You probably don’t need to read this article. I don’t mean that in a pejorative way towards Richmond duo Antichrist Siege Machine; if anything, it’s a compliment

4 years ago

You probably don’t need to read this article. I don’t mean that in a pejorative way towards Richmond duo Antichrist Siege Machine; if anything, it’s a compliment on how evocative their band name is and how perfectly it fits their sound. Since 2016, these guys have been kicking ass and taking names in the niche-within-niche that is the war metal/bestial black metal genre.

Schism Perpetration, their debut LP, is exactly what previous releases have been leading up: it is oppressively murky, scorching hot, and unrelenting. ASM excel at the classic churn-and-burn formula of war metal, never letting up across the record’s 27-minute runtime. The pair have spent many collective hours in other death metal, grind,  and crust punk bands, and it’s obvious across this release that they actually have the chops and knowhow necessary to make this style of  music work.
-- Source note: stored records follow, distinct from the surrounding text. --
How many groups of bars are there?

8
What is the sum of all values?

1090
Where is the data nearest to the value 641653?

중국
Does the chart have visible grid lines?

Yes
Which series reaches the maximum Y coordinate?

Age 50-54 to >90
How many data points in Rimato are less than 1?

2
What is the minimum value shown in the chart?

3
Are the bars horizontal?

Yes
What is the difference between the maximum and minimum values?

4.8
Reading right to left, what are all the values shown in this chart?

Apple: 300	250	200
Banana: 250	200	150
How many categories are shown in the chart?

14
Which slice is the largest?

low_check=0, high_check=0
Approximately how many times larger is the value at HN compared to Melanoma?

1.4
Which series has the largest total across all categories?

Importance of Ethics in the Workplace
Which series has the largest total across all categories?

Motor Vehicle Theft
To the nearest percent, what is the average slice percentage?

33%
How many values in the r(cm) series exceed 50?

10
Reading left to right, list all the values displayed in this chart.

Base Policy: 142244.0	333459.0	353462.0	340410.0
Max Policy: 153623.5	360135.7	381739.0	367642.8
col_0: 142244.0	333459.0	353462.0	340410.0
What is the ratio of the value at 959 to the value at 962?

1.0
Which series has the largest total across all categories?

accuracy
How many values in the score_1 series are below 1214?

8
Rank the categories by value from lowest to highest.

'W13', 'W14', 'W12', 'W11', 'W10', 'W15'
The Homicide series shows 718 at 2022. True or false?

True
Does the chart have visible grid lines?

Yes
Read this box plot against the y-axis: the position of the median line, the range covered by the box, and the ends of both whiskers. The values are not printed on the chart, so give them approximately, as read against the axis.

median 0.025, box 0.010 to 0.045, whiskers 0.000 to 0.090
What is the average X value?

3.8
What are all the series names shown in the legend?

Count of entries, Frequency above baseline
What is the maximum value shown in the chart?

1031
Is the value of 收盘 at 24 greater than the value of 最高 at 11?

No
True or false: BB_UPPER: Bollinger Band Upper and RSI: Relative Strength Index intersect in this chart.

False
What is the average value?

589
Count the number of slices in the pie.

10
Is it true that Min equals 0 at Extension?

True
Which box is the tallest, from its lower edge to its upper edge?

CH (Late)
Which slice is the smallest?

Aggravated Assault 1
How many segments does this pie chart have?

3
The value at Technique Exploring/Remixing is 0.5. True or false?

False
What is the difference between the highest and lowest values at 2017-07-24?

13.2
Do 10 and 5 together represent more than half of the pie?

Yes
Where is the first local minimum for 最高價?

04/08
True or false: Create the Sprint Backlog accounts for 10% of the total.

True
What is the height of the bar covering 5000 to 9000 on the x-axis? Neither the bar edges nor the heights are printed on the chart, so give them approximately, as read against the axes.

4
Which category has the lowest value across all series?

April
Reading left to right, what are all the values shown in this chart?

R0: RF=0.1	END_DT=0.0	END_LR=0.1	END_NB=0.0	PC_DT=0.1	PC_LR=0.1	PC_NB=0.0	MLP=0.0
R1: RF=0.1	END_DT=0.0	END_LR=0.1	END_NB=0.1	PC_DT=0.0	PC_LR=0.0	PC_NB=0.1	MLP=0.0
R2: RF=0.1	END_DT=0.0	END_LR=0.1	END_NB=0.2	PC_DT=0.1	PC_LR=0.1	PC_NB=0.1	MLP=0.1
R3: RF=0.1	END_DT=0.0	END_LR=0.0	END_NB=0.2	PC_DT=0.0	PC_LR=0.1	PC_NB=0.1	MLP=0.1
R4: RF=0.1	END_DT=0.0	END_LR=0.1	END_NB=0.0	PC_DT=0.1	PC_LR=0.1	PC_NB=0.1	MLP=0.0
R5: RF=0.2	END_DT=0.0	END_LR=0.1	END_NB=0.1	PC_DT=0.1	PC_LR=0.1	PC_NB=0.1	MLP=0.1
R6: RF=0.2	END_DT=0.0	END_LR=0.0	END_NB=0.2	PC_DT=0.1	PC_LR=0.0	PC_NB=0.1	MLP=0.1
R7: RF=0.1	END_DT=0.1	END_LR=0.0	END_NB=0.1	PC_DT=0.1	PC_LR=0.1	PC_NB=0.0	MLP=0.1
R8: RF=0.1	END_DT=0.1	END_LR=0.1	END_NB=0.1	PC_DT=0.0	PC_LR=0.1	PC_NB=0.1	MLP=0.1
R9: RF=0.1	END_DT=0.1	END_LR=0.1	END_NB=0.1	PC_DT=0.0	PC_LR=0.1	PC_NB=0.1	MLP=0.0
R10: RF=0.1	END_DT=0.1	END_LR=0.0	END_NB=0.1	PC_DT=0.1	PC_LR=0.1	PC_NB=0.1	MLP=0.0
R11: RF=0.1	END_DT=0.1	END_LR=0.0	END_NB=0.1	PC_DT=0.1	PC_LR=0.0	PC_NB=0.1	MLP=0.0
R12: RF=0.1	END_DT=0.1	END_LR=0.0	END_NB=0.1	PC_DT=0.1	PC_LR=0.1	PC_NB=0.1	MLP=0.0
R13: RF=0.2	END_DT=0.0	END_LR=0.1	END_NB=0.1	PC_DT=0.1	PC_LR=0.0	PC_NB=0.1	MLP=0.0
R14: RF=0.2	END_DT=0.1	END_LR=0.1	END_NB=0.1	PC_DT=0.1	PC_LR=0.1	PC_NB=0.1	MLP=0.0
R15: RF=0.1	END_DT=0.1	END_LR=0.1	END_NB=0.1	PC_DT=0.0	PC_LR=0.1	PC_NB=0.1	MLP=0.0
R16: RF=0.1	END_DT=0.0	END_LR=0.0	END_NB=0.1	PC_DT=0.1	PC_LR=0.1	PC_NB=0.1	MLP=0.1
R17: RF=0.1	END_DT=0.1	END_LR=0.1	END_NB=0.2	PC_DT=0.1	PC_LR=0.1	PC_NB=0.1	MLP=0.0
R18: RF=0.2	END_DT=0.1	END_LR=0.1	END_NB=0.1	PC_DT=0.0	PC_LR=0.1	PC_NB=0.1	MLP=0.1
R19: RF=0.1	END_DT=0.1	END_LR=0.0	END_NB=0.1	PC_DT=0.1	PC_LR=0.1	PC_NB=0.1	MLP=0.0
Make no mistake, ASM play proper war metal, but they’re on the more legible side of the genre (think more Teitanblood than Revenge) and this allows them to display their cultivated talent for writing the sort of grinding-death-black riffs the genre requires. Often, war metal devolves into mush: riffs get lost in a fog of cloudy production and flaccid guitar. But Schism Perpetration has a far more tempered edge; the pair play to the genre’s strengths by allowing for moments where a brief “melody” rises above the clangor or all the chaos comes to a juddering halt as a tectonic groove takes center stage. It’s at these points that Schism Perpetration shows itself as a truly special release within the wide world of war metal, these bits of songcraft where something enormous rears its ugly head from behind the billowing clouds of smoke and shows that this isn’t just dark atmospherics but something truly vicious. This is one of the best war metal releases of 2019, if not the best, and you would be foolish to pass it up.